PROBLEM –
Please print the records below exactly as they are written.

────────────────

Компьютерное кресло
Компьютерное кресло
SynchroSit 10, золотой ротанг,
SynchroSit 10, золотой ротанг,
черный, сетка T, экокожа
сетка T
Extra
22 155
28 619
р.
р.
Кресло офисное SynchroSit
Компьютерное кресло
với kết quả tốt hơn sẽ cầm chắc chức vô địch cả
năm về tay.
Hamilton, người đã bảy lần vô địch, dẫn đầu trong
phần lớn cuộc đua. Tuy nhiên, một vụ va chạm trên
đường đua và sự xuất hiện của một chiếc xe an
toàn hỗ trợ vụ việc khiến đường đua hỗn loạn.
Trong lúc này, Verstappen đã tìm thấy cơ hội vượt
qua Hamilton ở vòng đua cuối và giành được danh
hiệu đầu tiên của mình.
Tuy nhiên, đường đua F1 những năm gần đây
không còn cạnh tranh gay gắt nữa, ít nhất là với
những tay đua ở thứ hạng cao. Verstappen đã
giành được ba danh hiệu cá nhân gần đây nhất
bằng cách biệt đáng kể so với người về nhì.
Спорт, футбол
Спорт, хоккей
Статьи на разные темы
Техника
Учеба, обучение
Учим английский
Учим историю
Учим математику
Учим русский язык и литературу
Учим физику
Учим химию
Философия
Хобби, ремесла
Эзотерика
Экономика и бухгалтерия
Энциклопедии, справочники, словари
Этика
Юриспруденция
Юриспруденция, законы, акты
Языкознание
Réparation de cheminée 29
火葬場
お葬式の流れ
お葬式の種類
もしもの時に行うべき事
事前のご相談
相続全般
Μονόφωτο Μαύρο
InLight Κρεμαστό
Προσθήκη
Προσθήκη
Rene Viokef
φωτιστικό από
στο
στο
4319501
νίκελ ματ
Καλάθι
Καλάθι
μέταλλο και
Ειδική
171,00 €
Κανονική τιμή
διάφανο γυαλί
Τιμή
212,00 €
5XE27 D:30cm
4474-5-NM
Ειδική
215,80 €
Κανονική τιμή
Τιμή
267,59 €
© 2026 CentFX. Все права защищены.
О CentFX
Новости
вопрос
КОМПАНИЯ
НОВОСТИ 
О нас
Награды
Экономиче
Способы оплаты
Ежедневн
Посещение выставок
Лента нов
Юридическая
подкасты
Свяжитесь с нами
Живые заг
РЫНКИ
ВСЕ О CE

────────────────

TASK OUTPUT –
Компьютерное кресло
Компьютерное кресло
SynchroSit 10, золотой ротанг,
SynchroSit 10, золотой ротанг,
черный, сетка T, экокожа
сетка T
Extra
22 155
28 619
р.
р.
Кресло офисное SynchroSit
Компьютерное кресло
với kết quả tốt hơn sẽ cầm chắc chức vô địch cả
năm về tay.
Hamilton, người đã bảy lần vô địch, dẫn đầu trong
phần lớn cuộc đua. Tuy nhiên, một vụ va chạm trên
đường đua và sự xuất hiện của một chiếc xe an
toàn hỗ trợ vụ việc khiến đường đua hỗn loạn.
Trong lúc này, Verstappen đã tìm thấy cơ hội vượt
qua Hamilton ở vòng đua cuối và giành được danh
hiệu đầu tiên của mình.
Tuy nhiên, đường đua F1 những năm gần đây
không còn cạnh tranh gay gắt nữa, ít nhất là với
những tay đua ở thứ hạng cao. Verstappen đã
giành được ba danh hiệu cá nhân gần đây nhất
bằng cách biệt đáng kể so với người về nhì.
Спорт, футбол
Спорт, хоккей
Статьи на разные темы
Техника
Учеба, обучение
Учим английский
Учим историю
Учим математику
Учим русский язык и литературу
Учим физику
Учим химию
Философия
Хобби, ремесла
Эзотерика
Экономика и бухгалтерия
Энциклопедии, справочники, словари
Этика
Юриспруденция
Юриспруденция, законы, акты
Языкознание
Réparation de cheminée 29
火葬場
お葬式の流れ
お葬式の種類
もしもの時に行うべき事
事前のご相談
相続全般
Μονόφωτο Μαύρο
InLight Κρεμαστό
Προσθήκη
Προσθήκη
Rene Viokef
φωτιστικό από
στο
στο
4319501
νίκελ ματ
Καλάθι
Καλάθι
μέταλλο και
Ειδική
171,00 €
Κανονική τιμή
διάφανο γυαλί
Τιμή
212,00 €
5XE27 D:30cm
4474-5-NM
Ειδική
215,80 €
Κανονική τιμή
Τιμή
267,59 €
© 2026 CentFX. Все права защищены.
О CentFX
Новости
вопрос
КОМПАНИЯ
НОВОСТИ 
О нас
Награды
Экономиче
Способы оплаты
Ежедневн
Посещение выставок
Лента нов
Юридическая
подкасты
Свяжитесь с нами
Живые заг
РЫНКИ
ВСЕ О CE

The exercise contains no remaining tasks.